» TO DO
Word for word, copy the entire listing below, but do not carry over any pictures.
======== SOURCE MATERIAL ========
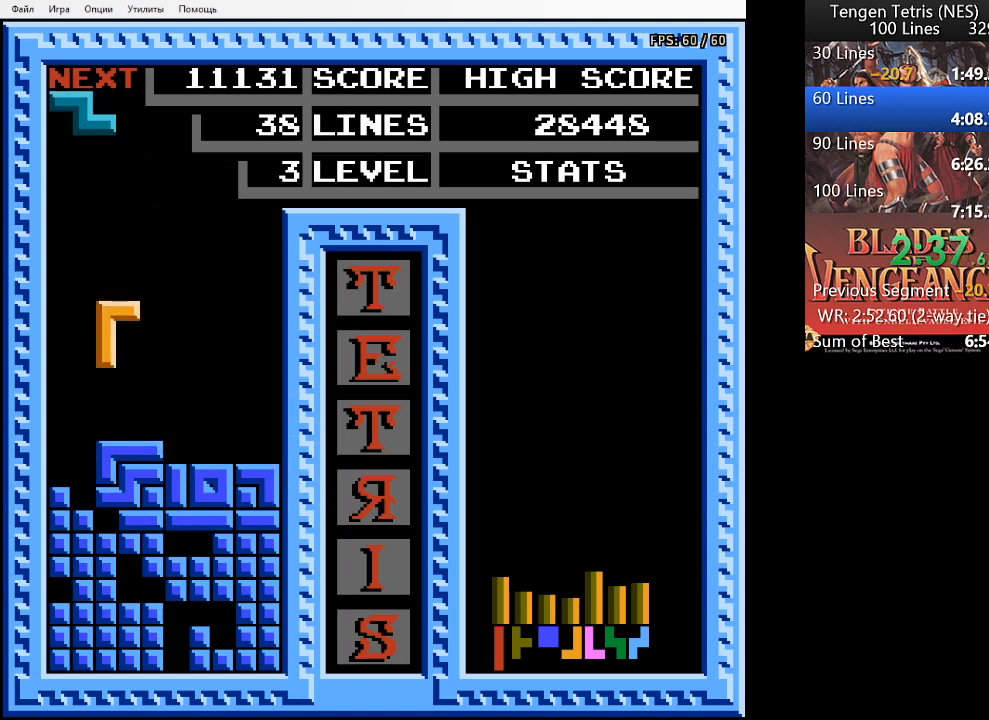
{"buttons": ["DPAD_RIGHT"], "events": [[33, "DPAD_LEFT", "down"], [133, "DPAD_LEFT", "up"], [333, "DPAD_RIGHT", "down"], [433, "DPAD_RIGHT", "up"], [500, "DPAD_RIGHT", "down"]]}
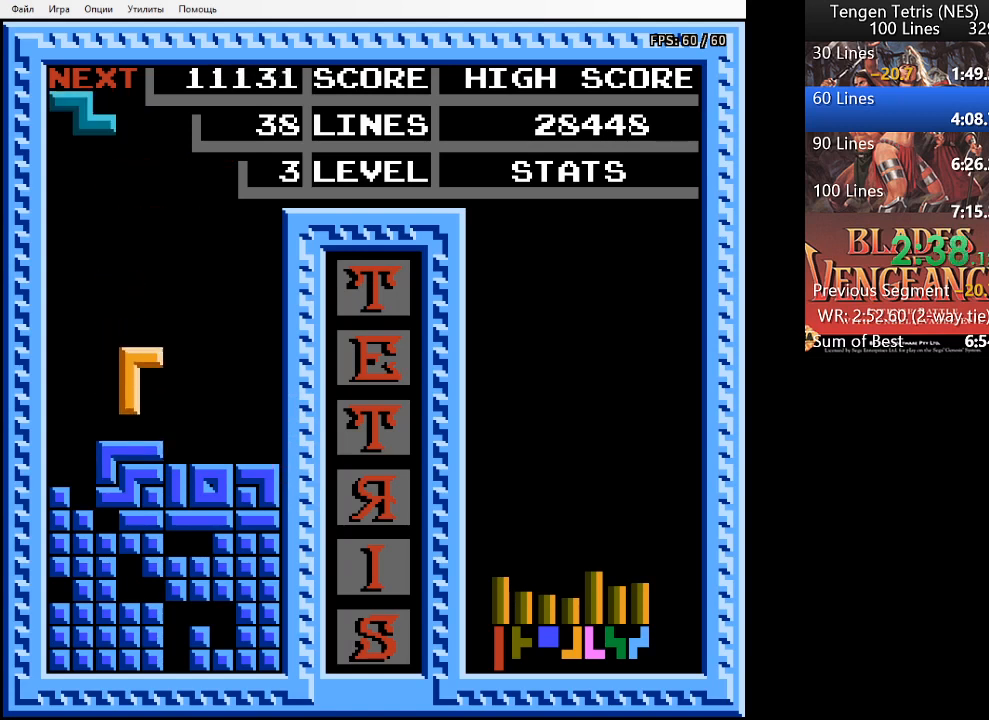
{"buttons": [], "events": [[100, "DPAD_RIGHT", "up"], [133, "DPAD_RIGHT", "down"], [200, "DPAD_RIGHT", "up"], [233, "SQUARE", "down"], [267, "DPAD_RIGHT", "down"], [300, "SQUARE", "up"], [367, "SQUARE", "down"], [400, "DPAD_RIGHT", "up"], [433, "SQUARE", "up"]]}
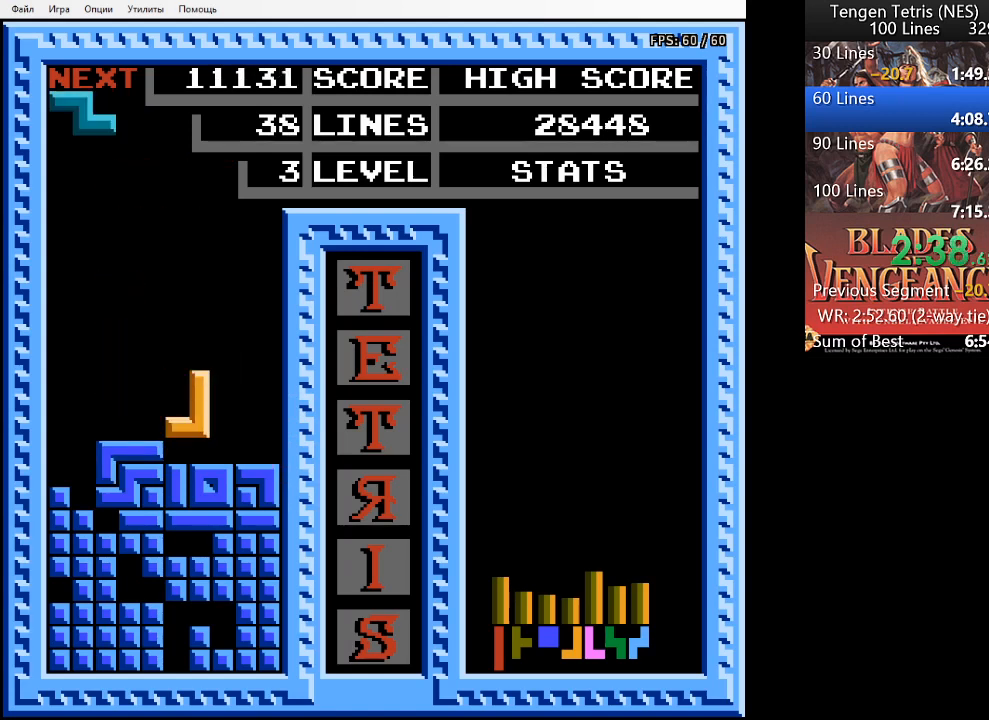
{"buttons": [], "events": [[333, "SQUARE", "down"], [400, "SQUARE", "up"]]}
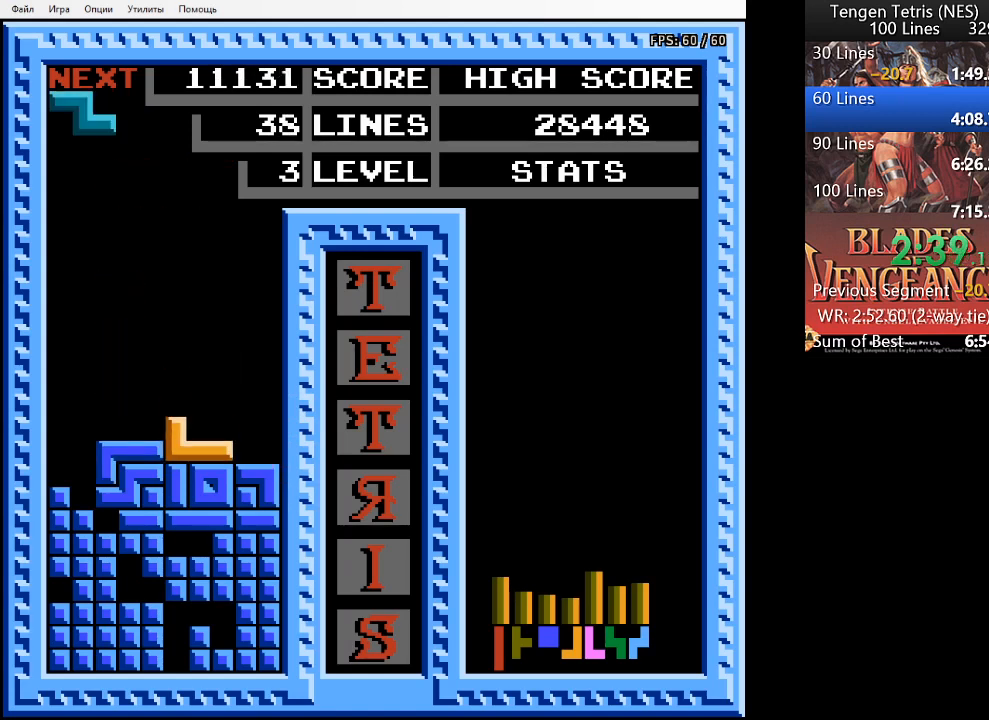
{"buttons": ["DPAD_LEFT"], "events": [[200, "DPAD_DOWN", "down"], [333, "DPAD_DOWN", "up"], [500, "DPAD_LEFT", "down"]]}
========
» RESPONSE AREA
{"buttons": ["DPAD_RIGHT"], "events": [[33, "DPAD_LEFT", "down"], [133, "DPAD_LEFT", "up"], [333, "DPAD_RIGHT", "down"], [433, "DPAD_RIGHT", "up"], [500, "DPAD_RIGHT", "down"]]}
{"buttons": [], "events": [[100, "DPAD_RIGHT", "up"], [133, "DPAD_RIGHT", "down"], [200, "DPAD_RIGHT", "up"], [233, "SQUARE", "down"], [267, "DPAD_RIGHT", "down"], [300, "SQUARE", "up"], [367, "SQUARE", "down"], [400, "DPAD_RIGHT", "up"], [433, "SQUARE", "up"]]}
{"buttons": [], "events": [[333, "SQUARE", "down"], [400, "SQUARE", "up"]]}
{"buttons": ["DPAD_LEFT"], "events": [[200, "DPAD_DOWN", "down"], [333, "DPAD_DOWN", "up"], [500, "DPAD_LEFT", "down"]]}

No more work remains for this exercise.